Poisonous Jimson Weed — 10 Comments

    • Hi Alice……I’m glad you enjoyed my post. I did have a great time at RT. Lots of meetings and events then at night were the parties. It was very social.

  1. Linda- I hope you’re having a great time at the RT. I loved your blog. I think that part with the Jimson weed was the scariest part of the book for me. I know I held my breath hoping all would turn out for the best. The liquid charcoal they used to counteract the poison was a very interesting tidbit of info. Thank you sharing. You have a great time and enjoy Atlanta. Love you, sister friend.

    • Hi Tonya……I’m glad you enjoyed my blog. Yes, that part in the book was full of uncertainty and worry. But no way could I kill off that sweet baby.

      Love you, too.

  2. Hi Linda – Already know about those pesky Jimson weeds. I had to cut them out of our fields with a big knife so they wouldn’t clog up the combine. A lot of hard work…. I already have my copy of your new book, The Heart of a Texas Cowboy; Thanks to You again & P&P. Glad you are enjoying the RT convention. Your reader, Lois Imel

    • Hi Lois……Thanks for dropping by. Cutting that jimsonweed out of your fields with a knife would’ve been very hard work. I don’t envy you. I hope you enjoy the book.

  3. I immediately started researching this plant when little ‘Angel’ got into it in the book. It never ceases to amaze me the things I learn in your books that I did not know. When I looked it up I was shocked to see that I had seen this plant many times in my life! Keep on educating us Linda!

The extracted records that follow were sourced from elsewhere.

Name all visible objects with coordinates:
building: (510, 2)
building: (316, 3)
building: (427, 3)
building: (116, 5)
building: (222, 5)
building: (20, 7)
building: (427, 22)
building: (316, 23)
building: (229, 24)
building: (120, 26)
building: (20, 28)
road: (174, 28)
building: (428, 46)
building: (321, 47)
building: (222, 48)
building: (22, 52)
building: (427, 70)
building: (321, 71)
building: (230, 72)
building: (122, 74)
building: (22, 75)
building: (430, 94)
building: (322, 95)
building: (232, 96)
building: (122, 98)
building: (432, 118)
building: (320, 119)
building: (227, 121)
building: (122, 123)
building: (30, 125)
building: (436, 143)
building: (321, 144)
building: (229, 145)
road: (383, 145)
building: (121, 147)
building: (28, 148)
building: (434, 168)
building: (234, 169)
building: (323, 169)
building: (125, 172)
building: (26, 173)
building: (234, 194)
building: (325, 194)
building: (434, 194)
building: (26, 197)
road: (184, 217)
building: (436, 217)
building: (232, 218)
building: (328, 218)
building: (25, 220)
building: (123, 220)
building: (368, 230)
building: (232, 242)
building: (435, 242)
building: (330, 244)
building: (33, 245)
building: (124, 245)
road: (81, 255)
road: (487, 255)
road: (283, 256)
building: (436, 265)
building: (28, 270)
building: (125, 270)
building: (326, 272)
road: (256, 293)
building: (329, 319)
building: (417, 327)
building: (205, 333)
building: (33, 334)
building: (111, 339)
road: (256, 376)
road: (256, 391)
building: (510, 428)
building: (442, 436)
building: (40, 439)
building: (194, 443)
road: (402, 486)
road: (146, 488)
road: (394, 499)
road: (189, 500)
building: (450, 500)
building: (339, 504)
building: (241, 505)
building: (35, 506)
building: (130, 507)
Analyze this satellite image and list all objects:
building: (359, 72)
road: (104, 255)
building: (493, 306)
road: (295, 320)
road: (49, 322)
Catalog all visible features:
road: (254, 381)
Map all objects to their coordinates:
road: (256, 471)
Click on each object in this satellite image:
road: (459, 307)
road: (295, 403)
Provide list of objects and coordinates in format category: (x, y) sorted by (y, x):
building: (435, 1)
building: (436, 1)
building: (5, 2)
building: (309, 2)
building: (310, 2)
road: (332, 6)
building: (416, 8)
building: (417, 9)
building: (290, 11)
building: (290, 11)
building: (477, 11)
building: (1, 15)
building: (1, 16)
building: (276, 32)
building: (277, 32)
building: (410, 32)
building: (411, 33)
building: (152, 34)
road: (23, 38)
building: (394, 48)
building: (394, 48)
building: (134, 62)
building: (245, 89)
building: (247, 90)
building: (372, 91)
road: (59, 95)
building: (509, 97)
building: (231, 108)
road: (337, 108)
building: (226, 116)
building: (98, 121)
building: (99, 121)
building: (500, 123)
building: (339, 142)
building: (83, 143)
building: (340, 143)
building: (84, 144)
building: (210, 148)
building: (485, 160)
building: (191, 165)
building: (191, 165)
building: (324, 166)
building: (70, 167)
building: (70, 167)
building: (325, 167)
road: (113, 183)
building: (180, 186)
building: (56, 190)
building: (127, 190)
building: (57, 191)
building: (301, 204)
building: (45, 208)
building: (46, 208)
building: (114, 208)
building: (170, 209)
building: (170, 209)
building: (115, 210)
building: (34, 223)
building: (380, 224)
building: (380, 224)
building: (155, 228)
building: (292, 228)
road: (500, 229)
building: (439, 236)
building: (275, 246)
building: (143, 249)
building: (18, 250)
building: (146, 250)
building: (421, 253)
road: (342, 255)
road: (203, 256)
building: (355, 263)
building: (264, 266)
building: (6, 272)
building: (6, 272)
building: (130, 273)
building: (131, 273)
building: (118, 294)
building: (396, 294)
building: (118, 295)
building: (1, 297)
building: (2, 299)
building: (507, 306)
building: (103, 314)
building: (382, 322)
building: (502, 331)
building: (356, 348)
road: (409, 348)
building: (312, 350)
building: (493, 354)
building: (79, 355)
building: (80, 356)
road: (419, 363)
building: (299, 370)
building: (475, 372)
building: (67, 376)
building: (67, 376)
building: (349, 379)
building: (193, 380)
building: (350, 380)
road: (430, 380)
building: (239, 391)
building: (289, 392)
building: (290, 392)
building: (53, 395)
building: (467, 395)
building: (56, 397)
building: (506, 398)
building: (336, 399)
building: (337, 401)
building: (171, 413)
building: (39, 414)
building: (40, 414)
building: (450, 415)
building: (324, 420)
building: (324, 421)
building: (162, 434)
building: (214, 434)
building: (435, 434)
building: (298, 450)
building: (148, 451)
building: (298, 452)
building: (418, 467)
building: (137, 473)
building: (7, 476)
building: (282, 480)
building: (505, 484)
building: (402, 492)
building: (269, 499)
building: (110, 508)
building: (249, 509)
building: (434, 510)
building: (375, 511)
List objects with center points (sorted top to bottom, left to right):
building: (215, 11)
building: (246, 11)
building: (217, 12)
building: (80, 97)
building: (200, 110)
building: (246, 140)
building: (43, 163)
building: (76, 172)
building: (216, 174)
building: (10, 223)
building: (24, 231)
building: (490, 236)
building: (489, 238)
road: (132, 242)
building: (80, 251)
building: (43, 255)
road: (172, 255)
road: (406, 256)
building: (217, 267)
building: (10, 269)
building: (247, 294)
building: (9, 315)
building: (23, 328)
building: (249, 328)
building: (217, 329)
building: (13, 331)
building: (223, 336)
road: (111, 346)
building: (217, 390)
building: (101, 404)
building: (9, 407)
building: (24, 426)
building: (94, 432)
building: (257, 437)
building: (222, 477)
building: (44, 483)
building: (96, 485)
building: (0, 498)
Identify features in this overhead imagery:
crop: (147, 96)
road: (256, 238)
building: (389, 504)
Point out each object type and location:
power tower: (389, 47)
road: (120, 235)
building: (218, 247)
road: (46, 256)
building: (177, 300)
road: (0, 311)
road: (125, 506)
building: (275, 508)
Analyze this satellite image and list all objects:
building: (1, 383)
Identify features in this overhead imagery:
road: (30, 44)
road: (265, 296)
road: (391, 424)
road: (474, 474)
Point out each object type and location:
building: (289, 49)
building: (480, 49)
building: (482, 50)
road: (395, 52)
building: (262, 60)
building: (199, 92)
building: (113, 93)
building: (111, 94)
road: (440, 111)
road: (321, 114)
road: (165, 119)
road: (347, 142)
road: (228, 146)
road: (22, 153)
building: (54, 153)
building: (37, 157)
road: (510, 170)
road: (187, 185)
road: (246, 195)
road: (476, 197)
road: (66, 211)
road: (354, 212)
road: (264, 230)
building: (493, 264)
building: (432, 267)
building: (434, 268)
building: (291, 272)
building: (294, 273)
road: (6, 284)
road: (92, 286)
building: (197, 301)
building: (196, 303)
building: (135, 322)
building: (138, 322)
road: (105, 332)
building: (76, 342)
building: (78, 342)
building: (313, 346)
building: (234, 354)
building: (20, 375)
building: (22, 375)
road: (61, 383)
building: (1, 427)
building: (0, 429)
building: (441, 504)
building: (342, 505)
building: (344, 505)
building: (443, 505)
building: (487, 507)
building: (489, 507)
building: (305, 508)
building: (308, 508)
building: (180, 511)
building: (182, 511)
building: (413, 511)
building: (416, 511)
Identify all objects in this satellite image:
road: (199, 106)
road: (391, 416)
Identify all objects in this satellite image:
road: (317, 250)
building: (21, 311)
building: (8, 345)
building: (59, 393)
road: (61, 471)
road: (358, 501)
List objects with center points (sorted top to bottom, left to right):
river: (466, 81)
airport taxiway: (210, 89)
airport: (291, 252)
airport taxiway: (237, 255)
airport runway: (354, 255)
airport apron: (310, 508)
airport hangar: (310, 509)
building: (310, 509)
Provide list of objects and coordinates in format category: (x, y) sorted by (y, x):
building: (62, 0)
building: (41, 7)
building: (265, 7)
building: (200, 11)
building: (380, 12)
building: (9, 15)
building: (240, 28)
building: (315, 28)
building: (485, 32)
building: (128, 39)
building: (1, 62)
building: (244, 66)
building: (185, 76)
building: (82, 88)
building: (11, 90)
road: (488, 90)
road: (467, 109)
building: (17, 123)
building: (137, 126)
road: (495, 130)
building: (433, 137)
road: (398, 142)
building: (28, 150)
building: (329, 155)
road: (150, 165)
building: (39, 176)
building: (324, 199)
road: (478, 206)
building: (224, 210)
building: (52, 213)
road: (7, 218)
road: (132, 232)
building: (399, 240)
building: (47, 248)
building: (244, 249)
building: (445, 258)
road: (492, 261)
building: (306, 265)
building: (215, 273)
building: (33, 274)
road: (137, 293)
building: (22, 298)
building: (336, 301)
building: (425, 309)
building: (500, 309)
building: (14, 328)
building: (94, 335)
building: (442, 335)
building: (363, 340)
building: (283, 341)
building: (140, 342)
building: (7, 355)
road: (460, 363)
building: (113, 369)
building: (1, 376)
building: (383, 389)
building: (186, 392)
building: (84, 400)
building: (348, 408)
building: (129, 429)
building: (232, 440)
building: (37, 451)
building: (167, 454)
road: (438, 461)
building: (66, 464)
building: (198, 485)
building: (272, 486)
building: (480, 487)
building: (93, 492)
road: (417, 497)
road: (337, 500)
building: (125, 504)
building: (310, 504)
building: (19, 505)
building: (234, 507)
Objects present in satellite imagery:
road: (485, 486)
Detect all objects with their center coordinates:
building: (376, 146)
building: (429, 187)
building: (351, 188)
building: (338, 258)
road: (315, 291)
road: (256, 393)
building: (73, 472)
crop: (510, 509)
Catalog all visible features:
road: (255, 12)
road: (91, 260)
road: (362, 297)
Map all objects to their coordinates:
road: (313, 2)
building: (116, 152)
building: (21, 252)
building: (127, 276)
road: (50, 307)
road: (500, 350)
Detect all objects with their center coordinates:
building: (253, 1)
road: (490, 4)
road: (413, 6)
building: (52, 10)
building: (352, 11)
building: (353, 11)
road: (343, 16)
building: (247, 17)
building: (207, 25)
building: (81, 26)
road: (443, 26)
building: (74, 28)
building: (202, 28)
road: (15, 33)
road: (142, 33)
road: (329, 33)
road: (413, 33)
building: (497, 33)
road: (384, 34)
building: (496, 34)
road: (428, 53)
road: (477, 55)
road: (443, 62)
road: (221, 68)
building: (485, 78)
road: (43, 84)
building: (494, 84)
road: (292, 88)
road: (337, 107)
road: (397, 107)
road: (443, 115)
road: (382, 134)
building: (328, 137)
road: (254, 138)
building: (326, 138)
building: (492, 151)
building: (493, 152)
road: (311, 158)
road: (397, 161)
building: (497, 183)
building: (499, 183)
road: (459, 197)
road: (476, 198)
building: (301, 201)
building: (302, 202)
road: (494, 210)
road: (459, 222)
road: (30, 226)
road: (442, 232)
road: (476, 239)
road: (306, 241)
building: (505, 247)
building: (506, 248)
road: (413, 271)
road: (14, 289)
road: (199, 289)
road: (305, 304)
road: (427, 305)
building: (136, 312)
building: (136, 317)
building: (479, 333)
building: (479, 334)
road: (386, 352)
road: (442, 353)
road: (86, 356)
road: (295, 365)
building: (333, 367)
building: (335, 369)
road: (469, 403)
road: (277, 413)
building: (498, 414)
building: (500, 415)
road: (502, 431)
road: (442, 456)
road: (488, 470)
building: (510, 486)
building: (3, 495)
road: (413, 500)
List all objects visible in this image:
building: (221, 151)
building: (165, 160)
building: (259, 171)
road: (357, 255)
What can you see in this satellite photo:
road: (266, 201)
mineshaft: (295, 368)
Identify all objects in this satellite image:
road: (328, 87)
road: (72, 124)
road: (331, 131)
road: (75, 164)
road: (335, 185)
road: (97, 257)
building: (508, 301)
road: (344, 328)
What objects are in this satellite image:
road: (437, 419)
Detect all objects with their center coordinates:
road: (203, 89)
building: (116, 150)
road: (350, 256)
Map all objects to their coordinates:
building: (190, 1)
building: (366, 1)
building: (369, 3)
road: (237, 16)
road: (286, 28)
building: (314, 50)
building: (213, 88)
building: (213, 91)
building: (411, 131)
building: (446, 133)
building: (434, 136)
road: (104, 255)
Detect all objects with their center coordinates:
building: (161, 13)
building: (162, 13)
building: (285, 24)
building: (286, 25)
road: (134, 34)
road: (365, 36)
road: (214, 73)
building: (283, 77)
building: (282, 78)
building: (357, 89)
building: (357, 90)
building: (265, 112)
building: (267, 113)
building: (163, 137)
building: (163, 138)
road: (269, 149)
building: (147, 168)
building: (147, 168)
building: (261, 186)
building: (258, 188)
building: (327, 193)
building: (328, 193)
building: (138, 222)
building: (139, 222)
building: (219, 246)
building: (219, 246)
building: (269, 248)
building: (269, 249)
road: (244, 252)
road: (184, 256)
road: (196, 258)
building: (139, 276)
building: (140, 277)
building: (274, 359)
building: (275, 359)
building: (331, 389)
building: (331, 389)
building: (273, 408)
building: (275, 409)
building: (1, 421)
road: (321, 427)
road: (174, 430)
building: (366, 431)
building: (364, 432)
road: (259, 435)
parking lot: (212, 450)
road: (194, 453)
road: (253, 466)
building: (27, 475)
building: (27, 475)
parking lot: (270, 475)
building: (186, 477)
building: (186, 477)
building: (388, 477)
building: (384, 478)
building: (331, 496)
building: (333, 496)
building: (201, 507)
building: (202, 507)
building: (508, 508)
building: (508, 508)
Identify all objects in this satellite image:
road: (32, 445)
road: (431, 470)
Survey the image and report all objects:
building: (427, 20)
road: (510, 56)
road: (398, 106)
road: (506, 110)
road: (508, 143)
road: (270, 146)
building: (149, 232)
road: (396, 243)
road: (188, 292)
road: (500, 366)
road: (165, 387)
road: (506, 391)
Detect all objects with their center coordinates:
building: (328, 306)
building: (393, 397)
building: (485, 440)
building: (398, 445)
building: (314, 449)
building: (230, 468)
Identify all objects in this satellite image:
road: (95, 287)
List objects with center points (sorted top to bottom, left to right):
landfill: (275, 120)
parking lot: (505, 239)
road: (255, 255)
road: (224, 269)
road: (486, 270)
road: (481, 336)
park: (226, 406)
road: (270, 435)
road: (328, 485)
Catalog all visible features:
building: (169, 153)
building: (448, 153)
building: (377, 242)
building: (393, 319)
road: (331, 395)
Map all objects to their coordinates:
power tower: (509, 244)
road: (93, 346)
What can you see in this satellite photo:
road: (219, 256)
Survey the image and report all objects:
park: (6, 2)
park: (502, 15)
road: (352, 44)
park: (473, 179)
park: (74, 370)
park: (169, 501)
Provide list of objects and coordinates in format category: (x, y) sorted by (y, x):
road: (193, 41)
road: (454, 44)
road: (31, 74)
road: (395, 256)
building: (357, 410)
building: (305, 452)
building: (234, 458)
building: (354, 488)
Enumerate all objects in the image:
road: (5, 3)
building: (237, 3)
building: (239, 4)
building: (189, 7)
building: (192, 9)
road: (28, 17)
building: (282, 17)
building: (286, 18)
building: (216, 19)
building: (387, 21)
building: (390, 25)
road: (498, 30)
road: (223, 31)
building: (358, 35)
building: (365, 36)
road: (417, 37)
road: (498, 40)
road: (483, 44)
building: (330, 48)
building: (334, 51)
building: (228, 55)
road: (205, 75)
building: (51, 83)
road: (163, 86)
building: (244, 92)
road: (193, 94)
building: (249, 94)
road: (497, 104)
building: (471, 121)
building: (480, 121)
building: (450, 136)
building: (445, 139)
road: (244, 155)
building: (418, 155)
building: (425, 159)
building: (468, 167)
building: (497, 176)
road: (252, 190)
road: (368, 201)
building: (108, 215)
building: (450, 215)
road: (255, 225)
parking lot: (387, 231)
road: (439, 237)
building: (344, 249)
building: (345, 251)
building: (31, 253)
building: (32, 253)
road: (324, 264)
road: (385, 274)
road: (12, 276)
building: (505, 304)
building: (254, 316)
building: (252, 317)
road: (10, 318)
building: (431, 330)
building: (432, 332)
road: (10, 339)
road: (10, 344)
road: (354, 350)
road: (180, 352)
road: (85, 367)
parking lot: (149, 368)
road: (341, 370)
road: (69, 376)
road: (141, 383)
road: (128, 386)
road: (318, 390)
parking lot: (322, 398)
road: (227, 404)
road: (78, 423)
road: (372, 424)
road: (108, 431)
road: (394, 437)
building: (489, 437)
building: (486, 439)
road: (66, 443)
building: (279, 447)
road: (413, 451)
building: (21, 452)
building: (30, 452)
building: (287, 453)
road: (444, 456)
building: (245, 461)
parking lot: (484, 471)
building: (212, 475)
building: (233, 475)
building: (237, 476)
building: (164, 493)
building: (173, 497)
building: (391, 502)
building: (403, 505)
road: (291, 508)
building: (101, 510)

    • Hi Stephanie…..I’m really glad I can teach as well as entertain. You’re going to be very smart. Yes, Jimsonweed is very common. I couldn’t stop sharing what I find with you if I tried.

      Hugs and love!

  4. Linda, I already new about Jimson weeds and know to stay away from it. I can’t wait to read your new book, really looking forward to it.

    • Hi Quilt Lady…….I’m glad you enjoyed my post. I hope you’re enjoying the book and are recuperating well from your surgery.